GEORGETOWN, Colo. — Whether you're here for the weekend or you've lived here all your life, hiking a 14er is a tradition for many in Colorado. But new data from the Colorado Fourteeners Initiative shows the number of people hiking 14ers has hit its lowest level in years.
At Mount Bierstadt Sunday morning, the trailhead was packed and the parking lots full -- making it hard to believe that traffic on 14ers is down.
"We've been kind of racking our brains as to what might be behind this," said Lloyd Athearn, Executive Director of the Colorado Fourteeners Initiative.
CFI tracks how many folks try to reach the top of Colorado's highest peaks.
"We just finished analyzing our hiker data for 2023 and it was as if we hopped into a time machine and popped back to 2015, the first year that we conducted full scale estimates of people climbing the 14ers," Athearn said.
Last year, 260,000 people took on a 14er. That's the lowest count in eight years, and far below the 2020 peak of 415,000 hikers taking on 14ers.

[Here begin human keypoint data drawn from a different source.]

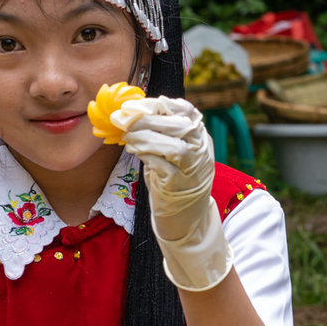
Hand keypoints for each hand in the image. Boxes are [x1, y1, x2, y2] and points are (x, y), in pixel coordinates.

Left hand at [112, 95, 232, 291]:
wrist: (187, 220)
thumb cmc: (174, 182)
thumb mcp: (172, 152)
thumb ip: (160, 132)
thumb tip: (131, 112)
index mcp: (200, 138)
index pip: (187, 111)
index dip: (161, 105)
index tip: (137, 105)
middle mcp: (201, 151)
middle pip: (179, 126)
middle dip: (148, 119)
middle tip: (125, 119)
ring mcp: (193, 171)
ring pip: (174, 147)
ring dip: (146, 138)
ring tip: (127, 137)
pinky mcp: (180, 189)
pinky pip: (164, 168)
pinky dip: (147, 157)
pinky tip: (134, 151)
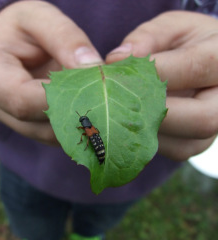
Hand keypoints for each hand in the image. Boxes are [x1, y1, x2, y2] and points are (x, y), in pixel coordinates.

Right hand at [0, 1, 101, 144]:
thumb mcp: (39, 18)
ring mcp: (11, 120)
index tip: (93, 88)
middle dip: (75, 114)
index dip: (60, 99)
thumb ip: (65, 38)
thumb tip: (93, 67)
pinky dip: (74, 127)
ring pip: (49, 136)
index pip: (23, 100)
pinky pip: (53, 135)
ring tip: (103, 106)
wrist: (9, 41)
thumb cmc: (21, 27)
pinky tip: (91, 112)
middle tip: (108, 101)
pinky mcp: (27, 125)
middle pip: (38, 125)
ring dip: (78, 124)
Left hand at [106, 11, 217, 160]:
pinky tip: (132, 120)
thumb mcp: (170, 28)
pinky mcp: (195, 143)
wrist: (201, 63)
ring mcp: (212, 126)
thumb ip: (147, 38)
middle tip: (117, 98)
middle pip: (201, 119)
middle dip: (152, 110)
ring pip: (183, 143)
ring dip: (145, 128)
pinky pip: (171, 151)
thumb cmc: (184, 43)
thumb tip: (116, 59)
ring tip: (119, 110)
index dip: (156, 70)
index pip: (197, 67)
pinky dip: (146, 140)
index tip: (121, 66)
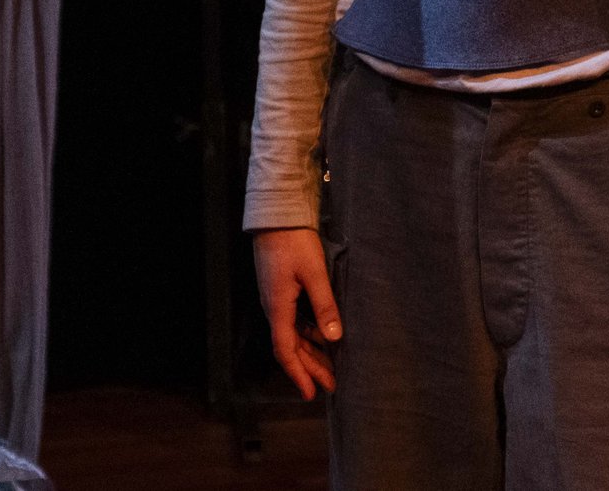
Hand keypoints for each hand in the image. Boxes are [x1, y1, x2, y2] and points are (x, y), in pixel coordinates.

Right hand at [253, 227, 341, 398]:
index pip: (286, 351)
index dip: (300, 373)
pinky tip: (323, 336)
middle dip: (310, 368)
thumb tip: (334, 337)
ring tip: (330, 365)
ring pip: (293, 335)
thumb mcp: (314, 274)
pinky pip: (294, 321)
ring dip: (310, 352)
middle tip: (330, 385)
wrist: (277, 217)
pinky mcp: (281, 291)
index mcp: (278, 308)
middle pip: (290, 347)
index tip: (313, 392)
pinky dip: (308, 333)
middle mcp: (274, 309)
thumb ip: (325, 305)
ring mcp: (277, 300)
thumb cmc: (295, 243)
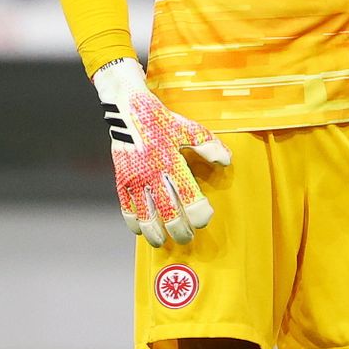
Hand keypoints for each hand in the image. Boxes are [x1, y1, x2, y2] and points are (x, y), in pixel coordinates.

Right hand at [94, 58, 230, 247]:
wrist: (126, 108)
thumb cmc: (159, 119)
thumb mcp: (187, 128)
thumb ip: (207, 145)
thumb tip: (226, 161)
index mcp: (171, 161)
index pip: (189, 197)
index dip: (199, 213)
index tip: (205, 216)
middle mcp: (152, 173)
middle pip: (169, 213)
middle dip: (180, 230)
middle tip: (187, 236)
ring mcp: (135, 179)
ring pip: (146, 217)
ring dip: (156, 233)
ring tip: (163, 241)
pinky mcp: (121, 180)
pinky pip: (126, 208)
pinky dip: (134, 223)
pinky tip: (141, 230)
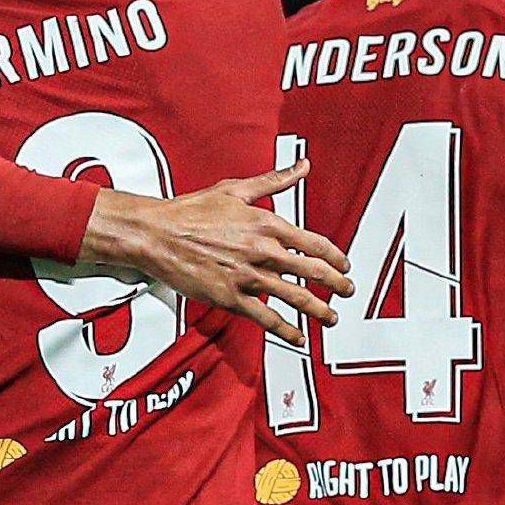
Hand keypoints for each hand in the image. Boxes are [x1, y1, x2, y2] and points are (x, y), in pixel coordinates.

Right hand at [84, 161, 351, 348]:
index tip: (343, 264)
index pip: (313, 243)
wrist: (157, 234)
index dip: (334, 256)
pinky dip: (286, 329)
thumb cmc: (192, 211)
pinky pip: (266, 318)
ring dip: (318, 309)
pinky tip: (299, 337)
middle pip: (311, 271)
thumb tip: (303, 167)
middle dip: (336, 283)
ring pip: (294, 296)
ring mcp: (247, 276)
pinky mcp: (230, 298)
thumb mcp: (236, 189)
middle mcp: (262, 250)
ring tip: (331, 317)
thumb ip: (274, 180)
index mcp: (266, 223)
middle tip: (347, 291)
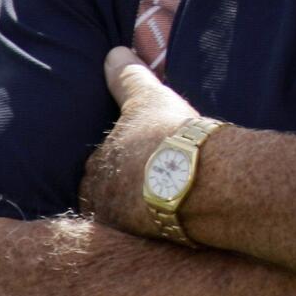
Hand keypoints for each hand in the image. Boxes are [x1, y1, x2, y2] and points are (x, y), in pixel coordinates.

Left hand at [78, 47, 197, 236]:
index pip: (99, 167)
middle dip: (125, 190)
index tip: (140, 157)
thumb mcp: (147, 97)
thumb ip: (127, 77)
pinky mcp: (149, 243)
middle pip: (109, 195)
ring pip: (127, 217)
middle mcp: (101, 200)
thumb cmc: (168, 134)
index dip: (120, 161)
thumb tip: (113, 52)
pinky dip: (161, 224)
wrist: (199, 177)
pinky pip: (150, 234)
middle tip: (153, 179)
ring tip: (170, 198)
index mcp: (96, 166)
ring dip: (142, 209)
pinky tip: (180, 216)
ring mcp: (124, 225)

"We expected it was going to go back maybe to a certain degree. Maybe to what we'd had in 2018, 2019 into the mid-300,000 level. And it's just continued to drop," Athearn said.
As for why? It's not clear, Athearn said. Tourism in the state is at a record high. Private property restrictions have impacted some hikers, Athearn said, but not many.
Part of it, Athearn said, may be avid hikers aging out.
"The baby boomers are now probably into knee and hip replacements, and if they’ve climbed them, they’re like, 'That was fond memories. I don’t need to do that again,'" Athearn said. "A lot of the millennials are buying houses and having kids and more professional job responsibilities. And then, I have a son who is Gen Z who, he and his friends are really into outdoor stuff, but I know from like in high school, a lot of people he was classmates with were into gaming and other more sedentary activities.”
"So it could just be that we have these ebbs and flows of generations. And some of the bigger ones that had been out on the 14ers a lot are now exiting and we have Gen X and Gen Z that might just be smaller generations and not as many people out on the mountains. Other than that, it's just hard to know," Athearn said.
But this drop in traffic, Athearn said, isn't necessarily a bad thing.
"There's still a lot more people out there enjoying this. People come from all over the world to climb these mountains," Athearn said. "I mean, it's not like they're vacant out there."